Cameroon

Rapport de situation
Réponse d'urgence
Elèves affectés par la fermeture et/ou la destruction des écoles du fait des attaques de GANE et des catastrophes naturelles.

Education

Suivant les instructions du gouvernement, les cours ont repris le 1er Juin 2020 uniquement pour les classes d’examens du primaire et secondaire et tous les cycles du supérieur. 2,085 écoles primaires ont rouvert leurs portes dont 58 pour le sous-système anglophone, avec au total 87% d’enseignants présents. Au secondaire, 363 établissements sur 379 ont rouvert. Dans l’ensemble, 87% d’élèves, 91% d’enseignants et 93% des personnels administratifs ont répondu présents.

Dans le cadre de la lutte contre l’épidémie de COVID-19, le MINESEC et le MINEDUB, en collaboration avec les acteurs du secteur éducation, ont assuré la désinfection de 707 écoles du Nord et de l’Extrême-Nord avant la reprise des classes.

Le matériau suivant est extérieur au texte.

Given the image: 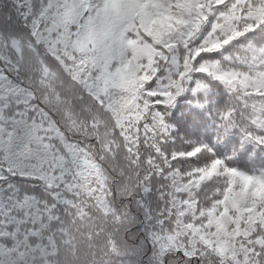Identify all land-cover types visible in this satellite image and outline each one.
I'll use <instances>...</instances> for the list:
<instances>
[{
  "label": "snow or ice",
  "instance_id": "6c2138e0",
  "mask_svg": "<svg viewBox=\"0 0 264 264\" xmlns=\"http://www.w3.org/2000/svg\"><path fill=\"white\" fill-rule=\"evenodd\" d=\"M0 264H264V0H0Z\"/></svg>",
  "mask_w": 264,
  "mask_h": 264
}]
</instances>
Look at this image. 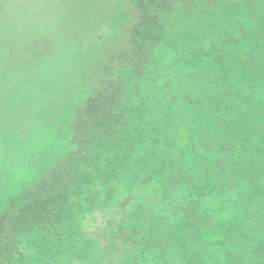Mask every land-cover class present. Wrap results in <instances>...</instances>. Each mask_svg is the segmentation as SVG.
<instances>
[{
  "label": "trees",
  "instance_id": "trees-1",
  "mask_svg": "<svg viewBox=\"0 0 264 264\" xmlns=\"http://www.w3.org/2000/svg\"><path fill=\"white\" fill-rule=\"evenodd\" d=\"M116 2L55 159L6 171L0 264H264V0Z\"/></svg>",
  "mask_w": 264,
  "mask_h": 264
},
{
  "label": "rangeland",
  "instance_id": "rangeland-1",
  "mask_svg": "<svg viewBox=\"0 0 264 264\" xmlns=\"http://www.w3.org/2000/svg\"><path fill=\"white\" fill-rule=\"evenodd\" d=\"M124 7L116 0H0L1 190L6 171L22 170L21 161L55 159L64 141L62 111L86 95L85 74L94 55L116 41ZM75 23L84 26L77 36ZM96 239L105 253L97 264L114 263L120 241Z\"/></svg>",
  "mask_w": 264,
  "mask_h": 264
}]
</instances>
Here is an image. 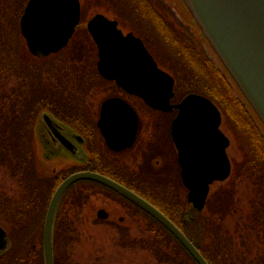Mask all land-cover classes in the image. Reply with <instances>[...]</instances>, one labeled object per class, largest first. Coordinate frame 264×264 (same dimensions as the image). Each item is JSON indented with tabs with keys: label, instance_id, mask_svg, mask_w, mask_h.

Plan International a assuré la désinfection des salles de classe du camp de réfugiés de Minawao et dans les écoles de la communauté autour du camp. L’UNICEF a offert aux MINEDUB et MINESEC 19,000 flacons de gel hydroalcooliques de 500 ml, 3,813 cartons de savon, 5,499 lave-mains et 10,070 bidons d’eau pour lutter contre la propagation de l’épidémie pendant la réouverture des écoles. Environ 85,000 enfants ont reçu un appui en matériel distribués par les organisations humanitaires pour leur permettre de préparer les examens dans les régions du Nord et de l’Extrême-Nord. Par exemple, 800 élèves (257 filles et 543 garçons) de 30 écoles des localités situées en zones frontalières dans les trois départements les plus sinistrés ont été soutenus par NRC. 33 postes radio et 33 clés USB pour l’écoute des messages de sensibilisation autour des mesures de prévention contre la COVID-19 ont également été distribués aux élèves les plus vulnérables. Plan International a distribué 200 postes récepteurs dans 8 écoles. Plusieurs acteurs du secteur ont distribué des cache-nez, des lave-mains et du savon aux enseignants et élèves.

Si la plupart des écoles sont équipées de dispositifs de lavage de mains et les élèves sensibilisés au port du masque et aux gestes barrières, ces mesures ne sont pas pour autant respectées. Il n’y a pas de circuits de détection de cas suspects dans les établissements. Dans ce contexte, la DRSP plaide pour l’affectation d’un médecin scolaire dans la région de l’Extrême-Nord.

Selon l’UNICEF (HNO 2020) au moins 18,183 élèves de la région de l’Extrême-Nord sont en décrochage scolaire à cause de la fermeture et ou la destruction des écoles du fait du conflit armé. NRC et Plan International ont lancé un projet pilote de réponse à l’éducation des enfants en décrochage scolaire lié au conflit armé dans le Logone-et-Chari et Mayo Sava grâce à un financement d’ECHO.